Posting on a (not so) sunny saturday afternoon before I forget about it.

If you're interested, you can send me (use the address given at the end of the doc - I'll AR you when received) as zip or tarball, both the .odt and "saved as HTML" version (as it might version from one OO an another) of some part of one of your books (with PNGs or JPGs if any, no fonts. If I can do any better, I'll use different ones).

I'll run that through the latest uploaded "whatever", on Windows and then send you back the PDF, together with the odt, if there was anything I had to modify to get it to work. You could then get a (rough, because I still have to work on tuning, especially for microtypography) idea of how it differs from a Prince output. May be we might even discover there are things that Prince does better.

Trouhel
08-11-2012, 12:58 PM
correction to the previous post : use the address at the end of the French doc (It is faulty in the English one)

Trouhel
08-11-2012, 01:06 PM
one more correction (sorry for that, it's saturday, I'm really busy at something else) : start your email subject with "[whatever]", if not, it's going to be filtered.

roger64
08-11-2012, 02:28 PM
@Trouhel

Thanks very much for your interest. Here is what you asked for with some comments:
(deleted link)

It's not really easy to get in touch with you... :)

Trouhel
08-13-2012, 01:46 PM
@roger64

PDFs (I also made an A4, as I felt stuff such as "optical margins" don't make much difference), have been ready since very early Sunday, but my graphic card died in the meantime. I bundled them with the ConTeXt source file, so this may give you a rough idea of the kind of work involved to do it by hand. There are differences with your version though: I don't do cover page, drop caps. Provide me a return address at whatever point ebooks arobase orange point fr (this box too will go soon, see below), I'll send it to you.
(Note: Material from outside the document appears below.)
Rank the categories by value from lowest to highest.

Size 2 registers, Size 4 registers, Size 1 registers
Interesting experience, though, (and the end of "whatever", I deleted the repository as soon as me computer went back to work). I do have a few stumbling blocks, the biggest one being: what if Open Office feeds me some HTML I cannot make sense of. Which is what happened. Somewhere in your text, what should read <p>* *<br>*</p> is rendered <p></span>* *<br></p>. Not unlawful, may be. But I cannot that easily drop an unopened closing tag, without being sure it's not actually hidding something else, if not even a bug. Open Office HTML is admittedly not so good, but usually follows some logic: this one has no obvious reason, it's the first time I ever see such a thing, and there was now way I could get rid of it (even delete an redo the par in OO would lead to the same result. I ended up deleting the unfortunate para.
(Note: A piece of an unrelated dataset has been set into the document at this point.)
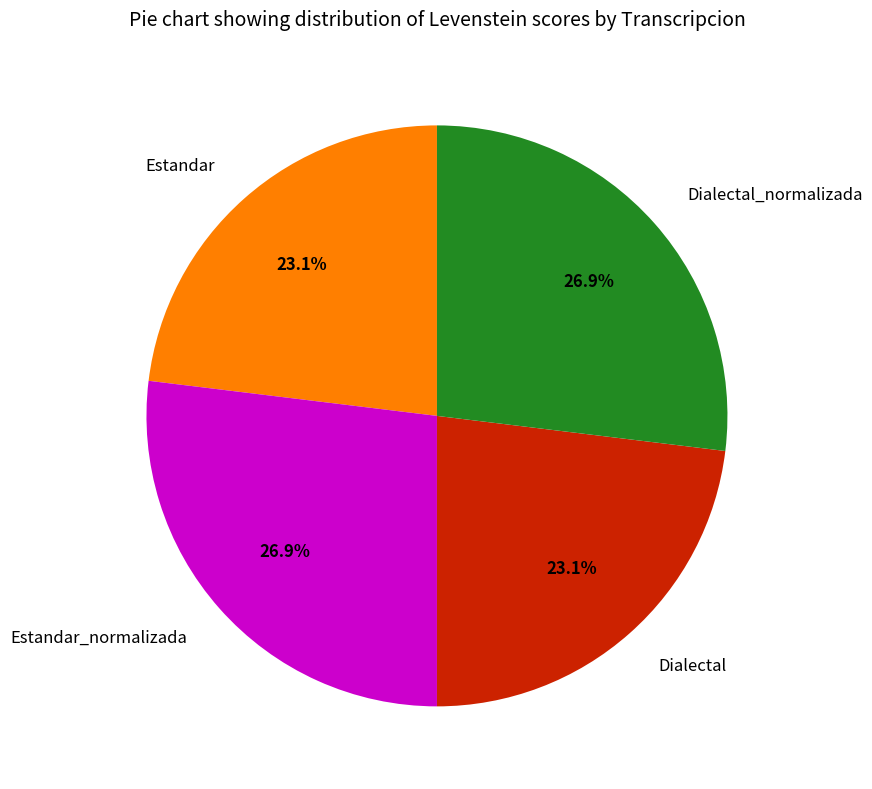

What percentage is the Dialectal slice, to the nearest percent?

23%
Next stumbling block is font families. It's not always that easy to gather all faces in a family together: there I had to make choices, either go OO way, which ends sometimes with such as two families with two faces each instead a single one of four faces. As I was more concerned with correct HTML giving correct results, I decided than when you what to do bold, <B> should work instead of having to do <FONT FACE="... Bold">. The consequence is that font families I see them do not, in some case, have the same name Open Office, though being perfectly correct in its own ways, decides they have, which
neither mean the fonts themselves are wrong. I ran into that as I had to use a substitute family for Times New Roman, since I don't have that one. I had to modify the fonts, I already had to convert to TTF to use with OO, as a work around.
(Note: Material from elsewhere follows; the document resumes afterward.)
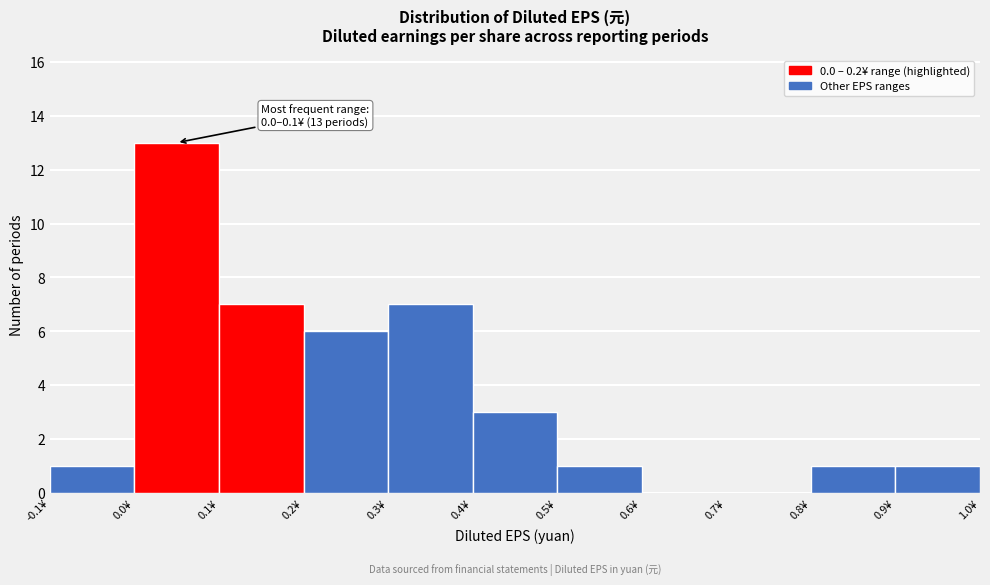

Which range on the x-axis has the tallest bar?

0.0 to 0.1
So given, I also ran into one or two "whatever" bugs-the kind that can be fixed on the spot-well, "whatever" is gone. I've given up trying to convince than OO->TeX can be done, and that the way I settled trying to do it works.

Jellby
08-14-2012, 05:31 AM
I've split these posts from the Prince thread, since they are not about the script, but about a different workflow. I hope you don't mind.